Om D E M5 Mark ii

M5 Mark ii

Olympus hat mit dem OM-D E-M5 Mark II (Datenblatt) den Nachfolger des ersten OM-D Modells vorgestellt. M5-Prüfung Mark II Der OM-D E-M5 Mark II von Olympic Airlines überzeugt im Testbetrieb mit einer hohen Schnelligkeit und leistungsstarker Technologie. Wir haben diesen Prüfbericht im April 2018 mit den aktuell besten Listendaten erneut veröffentlicht: Mit dem OM-D E-M5 Mark II von Olympic können Sie Ihr Dreibeinstativ in der Lagerkammer unterbringen. Die Aufnahme dreistelliger Objektive mit niedriger zweistelliger Verschlusszeit aus der Kamera sorgt für verblüffend scharfes Ergebnis.
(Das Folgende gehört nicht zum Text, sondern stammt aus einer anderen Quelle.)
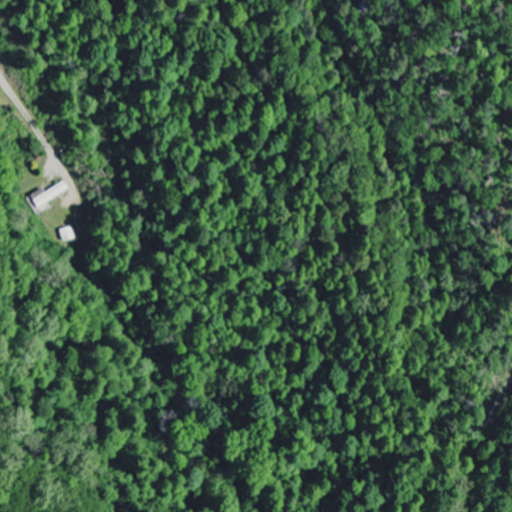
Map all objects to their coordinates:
building: (47, 196)
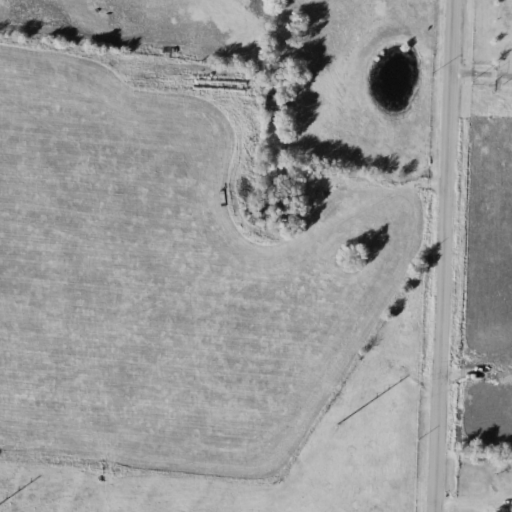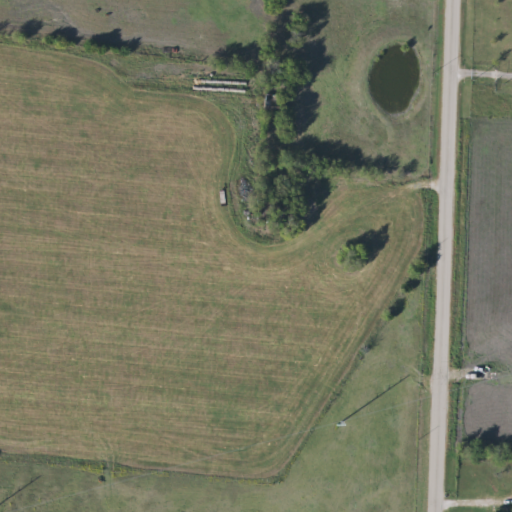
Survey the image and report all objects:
road: (480, 64)
road: (441, 256)
power tower: (314, 410)
road: (471, 501)
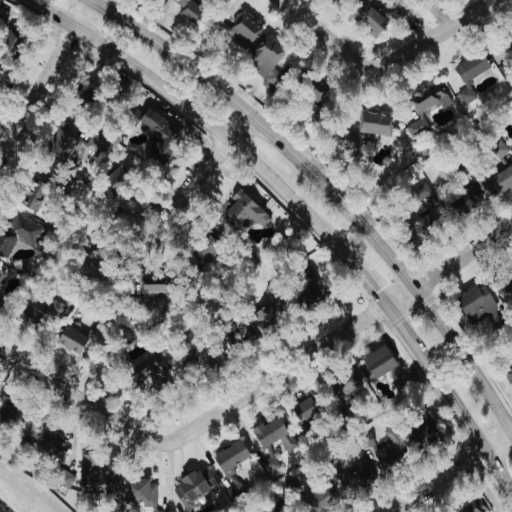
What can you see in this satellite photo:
building: (345, 0)
building: (195, 9)
building: (403, 13)
building: (375, 19)
building: (247, 32)
road: (323, 36)
road: (431, 36)
building: (11, 49)
building: (270, 61)
building: (474, 74)
road: (44, 76)
building: (0, 79)
building: (91, 97)
building: (433, 98)
road: (194, 112)
building: (378, 124)
building: (418, 129)
building: (163, 136)
building: (75, 145)
building: (501, 149)
road: (202, 169)
building: (120, 178)
building: (500, 182)
road: (328, 188)
building: (424, 192)
building: (38, 195)
building: (468, 201)
building: (247, 212)
building: (431, 227)
building: (22, 234)
building: (209, 249)
building: (105, 258)
road: (363, 278)
building: (3, 279)
building: (161, 285)
building: (317, 291)
building: (483, 308)
building: (44, 311)
building: (274, 313)
building: (98, 332)
road: (339, 334)
building: (76, 341)
building: (198, 360)
building: (383, 362)
building: (154, 371)
building: (509, 371)
building: (348, 385)
road: (450, 398)
road: (81, 401)
building: (308, 411)
building: (10, 413)
building: (277, 435)
building: (428, 437)
building: (56, 445)
building: (395, 449)
building: (235, 457)
building: (272, 465)
road: (451, 473)
building: (99, 477)
building: (365, 477)
building: (67, 478)
building: (198, 487)
building: (237, 491)
building: (143, 493)
building: (322, 499)
building: (479, 507)
building: (279, 510)
building: (159, 511)
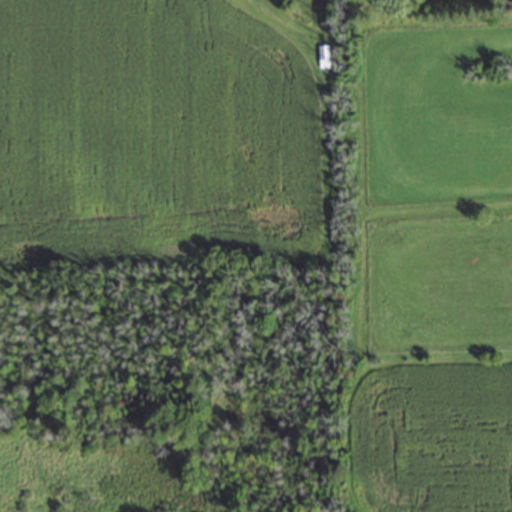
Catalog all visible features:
building: (323, 57)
Grundsätzlich hat die OM-D E-M5 Mark II von Olympic für Fans von bewegten Bildern viel zu bieten: Aber auch das Topmodell OM-D E-M1 kommt ohne ihn aus. Deshalb stellt sich bei vielen Interessierten rasch die Frage, ob der Unterschied von fast 400 EUR auf die OM-D E-M5 Mark II? zurückzuführen ist. Möglicherweise hat die OM-D E-M5 Mark II eine schwächere Auflösung?

Zusätzlich gibt es zwei gerändelte Räder zur Einstellung von Verschlusszeiten und Blendenöffnung sowie 14 Art-Filter wie Pop-Farben und Farbschlüssel. Beinahe, denn die OM-D E-M5 Mark II von Olympic geht noch einen Schritt weiter - mit ihrem einmaligen hochauflösenden Modus in dieser Kameraklasse. Die Folge: verblüffend gestochen scharfes Bild, das mit 36 Megapixeln wirklich das Level einer D800 erreicht.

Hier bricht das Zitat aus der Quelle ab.